El Gobierno central delega en las autonomías la gestión de estos menores de edad, repartiéndolos como cromos. La acogida variará en función de la cartera de servicios sociales de cada comunidad, de la voluntad política y de las partidas económicas destinadas a la acogida y la tutela. Un hito que condicionará fuertemente los próximos años de estos jóvenes y adolescentes. Es necesario señalar la importancia de este proceso y de los recursos que se destinen para garantizar el cumplimiento de los derechos humanos para estos menores de edad.
El origen de esta crisis migratoria no puede entenderse sin analizar las dinámicas del sistema imperialista. Durante décadas, las potencias capitalistas han saqueado los recursos naturales de África, promoviendo guerras civiles y desestabilizando regiones enteras. Este expolio genera olas migratorias que no solo abarrotan las costas europeas, sino que también alimentan el ciclo de explotación y precariedad en los países de destino. Cabe hacer un ejercicio de introspección y plantearse qué haríamos cada uno de nosotros y nosotras en esas circunstancias de miseria.
Los migrantes que sobreviven al Mediterráneo se enfrentan a barreras insalvables al llegar. La falta de documentación, el rechazo social y las leyes restrictivas de extranjería los condenan a trabajos informales y mal remunerados, como le ocurrió a Bakhum. Muchos son obligados a integrarse en economías sumergidas, como la venta ambulante, y son automáticamente perseguidos y reprimidos por ejercer su derecho a la supervivencia.
La narrativa mediática y política que acompaña a la tragedia no es casual. Forma parte de una estrategia deliberada para dividir a la clase trabajadora, enfrentándola entre sí. Mientras se culpa a los migrantes de «quitar empleo» o «abusar del sistema», se ocultan las verdaderas causas de la crisis económica y social y, por encima de ello, se impide la unidad de clase y el señalamiento de la burguesía, única responsable de la miseria social.
Este señalamiento también se manifiesta en la criminalización de la solidaridad. Movimientos y asociaciones que luchan por los derechos de las personas migrantes son a menudo objeto de vigilancia y represión, bajo pretextos de «seguridad nacional» o «mantenimiento del orden público».
La desatención de las personas migrantes en función de su origen no es casual. Es un recurso de dominación de clase permanente que permite mantener y promocionar la división de la clase obrera avivando estigmas y mitos, alimentar la economía sumergida, remunerar a la baja los salarios de determinados puestos de trabajo y como elemento de negociación imperialista.

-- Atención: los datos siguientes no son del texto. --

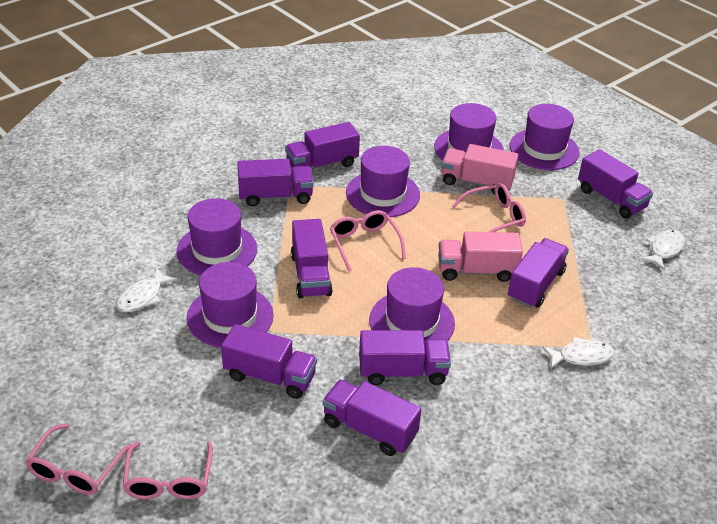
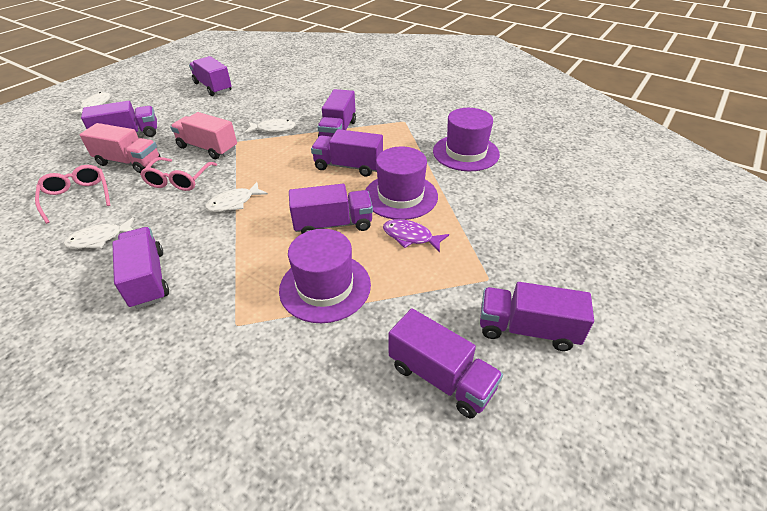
pink glasses: 4 -> 2
purple fish: 0 -> 1
purple hat: 6 -> 3
white fish: 3 -> 4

Es especialmente evidente la intencionalidad imperialista de la gestión de la migración si recordamos el caso de la guerra en Ucrania. Recordemos cómo los países miembros de la OTAN y la Unión Europea, en un alarde de compromiso con Ucrania, en contra de Rusia, gestionaron desde las instituciones la acogida de «refugiados», facilitándoles la inclusión residencial y laboral en España. Con ellos nadie puso el grito en el cielo y no se escucharon discursos para expulsarlos.
El caso de Mahmoud Bakhum no debe caer en el olvido. Su muerte es un recordatorio del racismo estructural que impregna nuestras sociedades y de la urgencia de luchar contra él. La clase trabajadora, migrante o no, comparte un enemigo común: el capitalismo. La organización de la clase es esencial para transformar estas condiciones. Para que nadie más tenga que morir como Bakhum, huyendo de una persecución que nunca debió ocurrir.